There aren’t any options for presentation (there’s a predefined font, and no boldface or italics), but the site seems to do a nice job of formatting the text when I look at one of my answers as a PDF. The nice thing is that it’s completely freeform: I can go back and edit my past answers any time (or even submit answers in the first place if I had skipped any weeks), even past the end of the subscription. After the year is up, whenever I feel satisfied with everything, I can submit the order for my book.

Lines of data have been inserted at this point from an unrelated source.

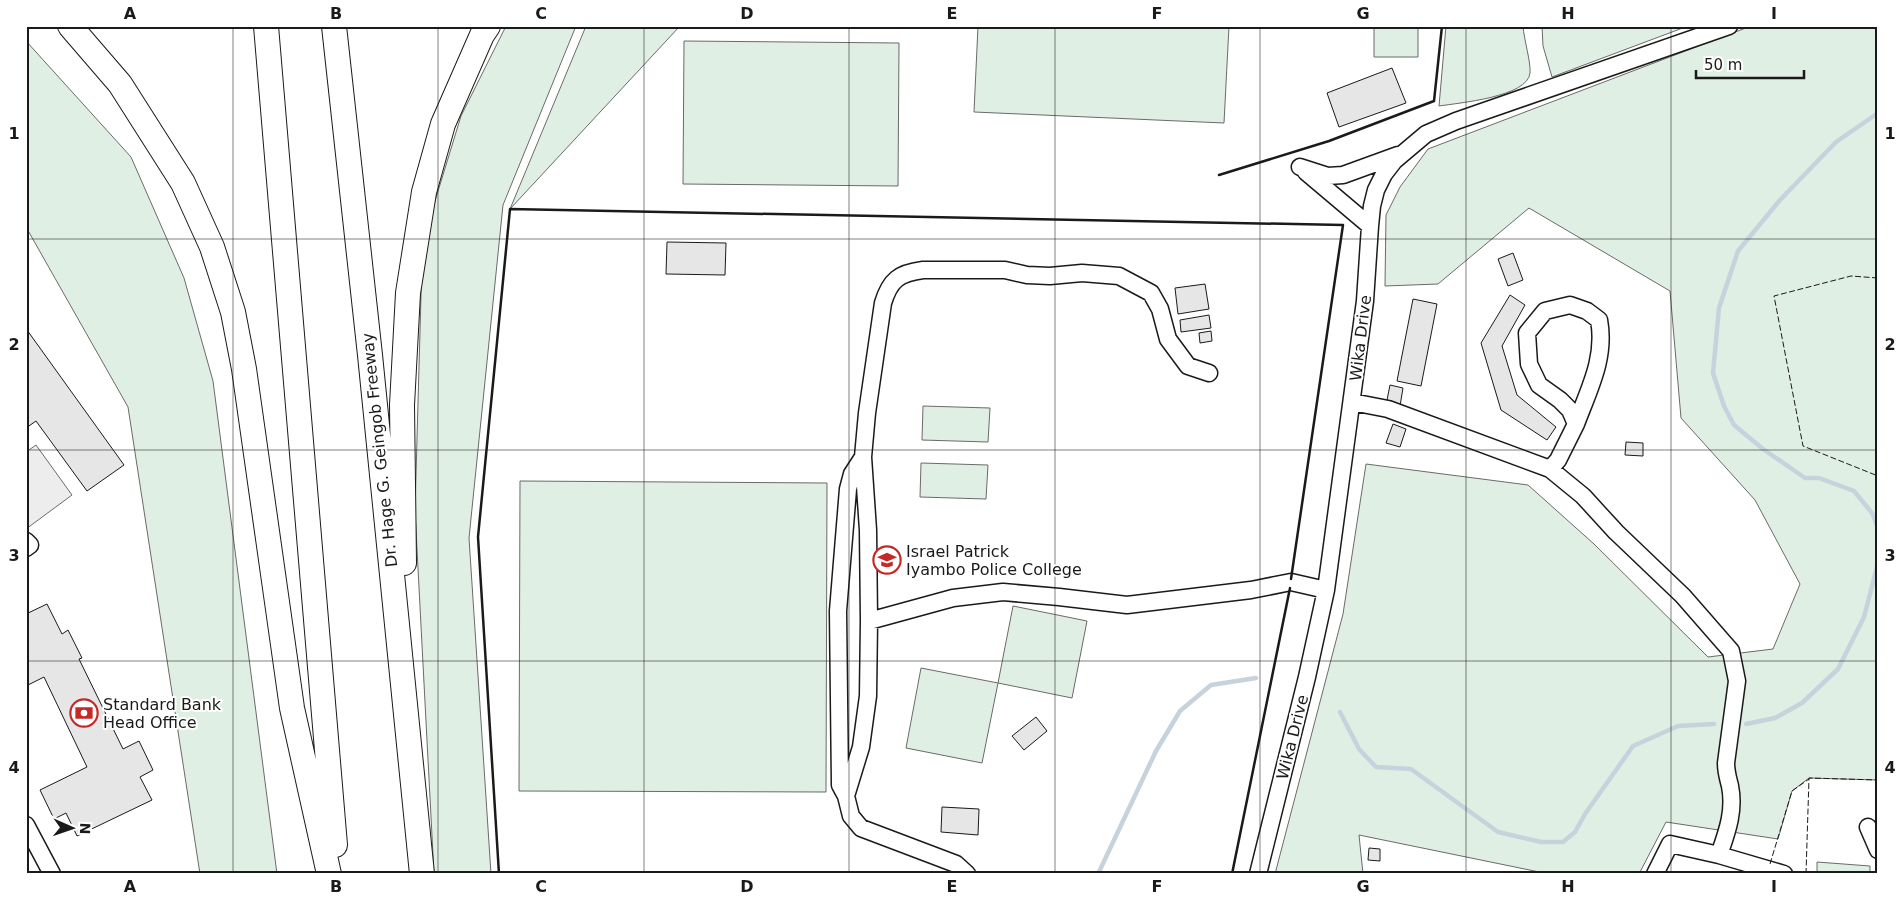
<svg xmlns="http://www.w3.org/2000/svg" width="1904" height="900" viewBox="0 0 1904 900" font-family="'DejaVu Sans',sans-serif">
<rect width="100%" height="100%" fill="#fff"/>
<!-- green -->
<path fill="#e0efe3" stroke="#6a6a6a" d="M 506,26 L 576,26 L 503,205 L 469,538 L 491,874 L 434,874 L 415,511 L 422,259 L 435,201 L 461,116 Z
M 586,26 L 680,26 L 510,209 Z
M 978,26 L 1229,26 L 1224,123 L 974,112 Z
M 1374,26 L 1418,26 L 1418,57 L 1374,57 Z
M 1446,26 L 1523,26 C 1524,40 1531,62 1530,73 C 1528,97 1458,103 1439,106 Z
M 1542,26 L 1688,26 L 1552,77 L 1543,46 Z
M 1751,26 L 1878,26 L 1878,780 L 1809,778 L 1792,791 L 1778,839 L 1666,822 L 1639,874 L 1549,874 L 1359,835 L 1363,874 L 1275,874 L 1343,614 L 1366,464 L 1528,485 L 1594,544 L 1708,657 L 1773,649 L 1800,584 L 1755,500 L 1681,418 L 1670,291 L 1529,208 L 1438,284 L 1385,286 L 1386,215 L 1400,187 L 1428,149 Z
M 26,41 L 131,157 L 184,278 L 213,381 L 277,874 L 200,874 L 128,407 L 26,227 Z
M 684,41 L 899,43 L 898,186 L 683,184 Z
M 923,406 L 990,408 L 988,442 L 922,440 Z
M 921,463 L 988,465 L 986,499 L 920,497 Z
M 520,481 L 827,483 L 826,792 L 519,791 Z
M 1013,606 L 1087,621 L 1072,698 L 998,683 L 982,763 L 906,748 L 921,668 L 998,683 Z
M 1817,862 L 1870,866 L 1870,874 L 1817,874 Z"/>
<!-- parking -->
<path fill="#ededed" stroke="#6a6a6a" d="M 36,445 L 72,495 L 26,529 L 26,452 Z"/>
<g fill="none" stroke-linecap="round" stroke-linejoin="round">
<!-- stream -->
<path stroke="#c6d2dc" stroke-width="4.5" d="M 1878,113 L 1836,142 L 1780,200 L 1738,251 L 1719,308 L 1713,373 L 1724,406 L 1734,425 L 1763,449 L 1805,478 L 1819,478 L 1854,491 L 1872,513 L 1878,528
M 1340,712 L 1359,749 L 1376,767 L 1411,769 L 1498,832 L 1541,842 L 1563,842 L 1575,832 L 1585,814 L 1633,746 L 1678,726 L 1714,724
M 1746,724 L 1775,718 L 1802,703 L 1838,669 L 1864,617 L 1878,563
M 1098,874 L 1156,751 L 1180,711 L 1211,685 L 1256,678"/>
</g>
<!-- building -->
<path fill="#e6e6e6" stroke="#1a1a1a" d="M 1392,68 L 1406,103 L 1339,127 L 1327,93 Z
M 667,242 L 726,243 L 725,275 L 666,274 Z
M 1513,253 L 1523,280 L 1508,286 L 1498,259 Z
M 1205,284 L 1209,309 L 1178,314 L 1175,288 Z
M 1510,295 L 1525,305 L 1502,346 L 1517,395 L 1556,427 L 1547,440 L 1501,410 L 1481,343 Z
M 1413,299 L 1437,304 L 1421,386 L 1397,381 Z
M 1209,315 L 1211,328 L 1181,332 L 1180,320 Z
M 27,330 L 124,465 L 87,491 L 36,421 L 26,428 Z
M 1211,331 L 1212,341 L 1200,343 L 1199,333 Z
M 1390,385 L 1403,388 L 1400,406 L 1409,408 L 1407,419 L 1384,415 Z
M 1393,424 L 1406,429 L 1400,447 L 1386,443 Z
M 1626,442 L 1643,443 L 1643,456 L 1625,455 Z
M 47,604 L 62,634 L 68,630 L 82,658 L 79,659 L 123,749 L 139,741 L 153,770 L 140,777 L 152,800 L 77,836 L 66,813 L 54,819 L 40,790 L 87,767 L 44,677 L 26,686 L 26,614 Z
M 1036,717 L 1047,731 L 1024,750 L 1012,736 Z
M 942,807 L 979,809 L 978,835 L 941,832 Z
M 1369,848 L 1380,849 L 1380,861 L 1368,860 Z"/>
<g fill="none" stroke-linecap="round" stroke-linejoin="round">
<!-- minor casing -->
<g stroke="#1a1a1a" stroke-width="19">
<path id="minor" d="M 1300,167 L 1328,176 L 1343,175 L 1398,155
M 1306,172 L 1370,226
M 1352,402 L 1388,409 L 1550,469 L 1583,496 L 1616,532 L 1683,596 L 1731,651 L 1737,681 L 1726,763 C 1726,772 1728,778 1730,786 C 1735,811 1727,832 1719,855 L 1670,844 L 1655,874
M 863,457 L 852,474 L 848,489 L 838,611 L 840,785 L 846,796 L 851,816 L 861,828 L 956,864 L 967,874
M 1550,469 L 1558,460 L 1576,424 L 1570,410 L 1560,400 L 1539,385 L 1529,364 L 1527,333 L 1545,311 L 1570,305 L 1587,311 L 1599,320 C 1606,358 1589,389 1576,424
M 26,541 L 30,545 L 26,548
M 869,621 L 953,598 L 1003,592 L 1059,597 L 1127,605 L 1251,590 L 1291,582 L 1326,590
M 846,796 L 861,747 L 868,696 L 869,621 L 868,530 L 863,457 L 867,413 L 883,303 C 890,280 899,273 923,270 L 1005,270 L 1027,275 L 1050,276 L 1082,273 L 1119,276 L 1151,293 L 1160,309 L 1168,339 L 1188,366 L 1209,373
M 26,825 L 52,874
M 1868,827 L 1878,850
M 1719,855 L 1784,874
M 1258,874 L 1307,677 L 1326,590 L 1365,301 L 1370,226 L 1372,206 L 1376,190 L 1384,174 L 1394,161 L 1426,134 L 1456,121 L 1729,26"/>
</g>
<!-- highway casing -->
<g stroke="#1a1a1a" stroke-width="26">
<path id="highway" d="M 70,26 L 120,84 L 183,183 L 212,247 L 233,312 L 244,369 L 292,708 L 329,874
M 266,26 L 335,845
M 334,26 L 370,355 L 422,874
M 404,563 L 402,405 L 408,293 L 424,192 L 443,124 L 482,35 L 488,26"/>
</g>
<!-- minor -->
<use href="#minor" stroke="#fff" stroke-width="16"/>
<!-- highway -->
<use href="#highway" stroke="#fff" stroke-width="24"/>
<!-- fence -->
<path stroke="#1a1a1a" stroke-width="1" stroke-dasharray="6 2.5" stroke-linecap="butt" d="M 1878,278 L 1851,276 L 1774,296 L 1803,446 L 1878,476
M 1770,864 L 1792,791 L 1809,779
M 1806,874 L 1809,778 L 1878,780"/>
<!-- wall -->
<path stroke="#1a1a1a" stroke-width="2.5" d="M 1219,175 L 1329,141 L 1434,101 L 1442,26
M 499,874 L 478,537 L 510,209 L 1343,225 L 1291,579
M 1232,874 L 1290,588"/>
</g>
<!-- grid -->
<path fill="none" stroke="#1a1a1a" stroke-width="1" stroke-opacity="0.55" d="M 233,26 L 233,874M 438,26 L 438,874M 644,26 L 644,874M 849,26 L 849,874M 1055,26 L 1055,874M 1260,26 L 1260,874M 1466,26 L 1466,874M 1671,26 L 1671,874M 26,239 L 1878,239M 26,450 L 1878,450M 26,661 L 1878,661"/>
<!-- icons -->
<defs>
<g id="university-ring" transform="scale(1.4375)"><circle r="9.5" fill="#fff" stroke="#c62828" stroke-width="1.5"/><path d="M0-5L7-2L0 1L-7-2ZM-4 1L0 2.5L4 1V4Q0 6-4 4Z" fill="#c62828"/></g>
<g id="bank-ring" transform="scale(1.4375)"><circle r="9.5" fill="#fff" stroke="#c62828" stroke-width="1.5"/><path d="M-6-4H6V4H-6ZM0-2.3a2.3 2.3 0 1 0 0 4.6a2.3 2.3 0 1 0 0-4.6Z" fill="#c62828"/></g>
</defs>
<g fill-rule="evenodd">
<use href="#university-ring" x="887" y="560"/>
<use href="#bank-ring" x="84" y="713"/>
</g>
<g text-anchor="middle" stroke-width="4" stroke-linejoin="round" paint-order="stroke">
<!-- street labels -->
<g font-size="16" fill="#1a1a1a" stroke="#fff">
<text transform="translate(1360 338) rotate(-83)" y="6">Wika Drive</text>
<text transform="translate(379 450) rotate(-96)" y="6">Dr. Hage G. Geingob Freeway</text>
<text transform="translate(1292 737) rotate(-76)" y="6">Wika Drive</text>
</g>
<!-- poi labels -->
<g font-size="16" fill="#1a1a1a" stroke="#fff" text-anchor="start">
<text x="906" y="557">Israel Patrick<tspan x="906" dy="18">Iyambo Police College</tspan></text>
<text x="103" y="710">Standard Bank<tspan x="103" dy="18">Head Office</tspan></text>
</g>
</g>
<!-- border -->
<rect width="1904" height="900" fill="none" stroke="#ffffff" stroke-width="55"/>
<!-- north arrow -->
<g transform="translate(72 828) rotate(92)" stroke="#ffffff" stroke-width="4" paint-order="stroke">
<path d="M0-4L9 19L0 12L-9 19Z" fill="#1a1a1a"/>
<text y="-8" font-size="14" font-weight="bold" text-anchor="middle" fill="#1a1a1a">N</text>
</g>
<!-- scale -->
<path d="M1696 70v8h108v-8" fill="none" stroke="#1a1a1a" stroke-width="2.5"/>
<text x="1704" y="70" font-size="15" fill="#1a1a1a" stroke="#ffffff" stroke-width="4" paint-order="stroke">50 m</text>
<rect x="28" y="28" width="1848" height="844" fill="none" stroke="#1a1a1a" stroke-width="2"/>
<g font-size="16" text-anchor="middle" font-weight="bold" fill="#1a1a1a">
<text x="130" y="19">A</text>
<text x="336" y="19">B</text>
<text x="541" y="19">C</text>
<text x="747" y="19">D</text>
<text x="952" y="19">E</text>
<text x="1157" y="19">F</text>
<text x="1363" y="19">G</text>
<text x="1568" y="19">H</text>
<text x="1774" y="19">I</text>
<text x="14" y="139">1</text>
<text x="1890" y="139">1</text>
<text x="14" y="350">2</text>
<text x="1890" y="350">2</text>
<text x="14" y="561">3</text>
<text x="1890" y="561">3</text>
<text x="14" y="773">4</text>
<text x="1890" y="773">4</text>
<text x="130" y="892">A</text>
<text x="336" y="892">B</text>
<text x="541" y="892">C</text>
<text x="747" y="892">D</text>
<text x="952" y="892">E</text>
<text x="1157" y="892">F</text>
<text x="1363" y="892">G</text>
<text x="1568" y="892">H</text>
<text x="1774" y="892">I</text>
</g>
</svg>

So here’s how I’ve been using it wrong. The site seems like a perfect fit for anyone who’d like to chronicle details about their lives for posterity; it could even be a great tool for someone who’d like to ask these questions of a family member and give them a book of their answers. Neither of these use cases are me, however. I’m an aspiring fantasy writer who has trouble figuring out what to write. And that’s where this service excels; it has a year’s worth of prompts and a soft deadline for each. I’ve been responding to the prompts with a somewhat fictionalized version of my own life, introducing any elements I’d like to work into them while basing them on my own experiences, seeing if there are common threads I can pull through the weeks. It keeps me writing on a regular basis, and it keeps me thinking creatively. It’s a great experience.

Today I need to finish up my fourth answer and go back and figure out how to conclude my second, and then tomorrow comes my fifth question.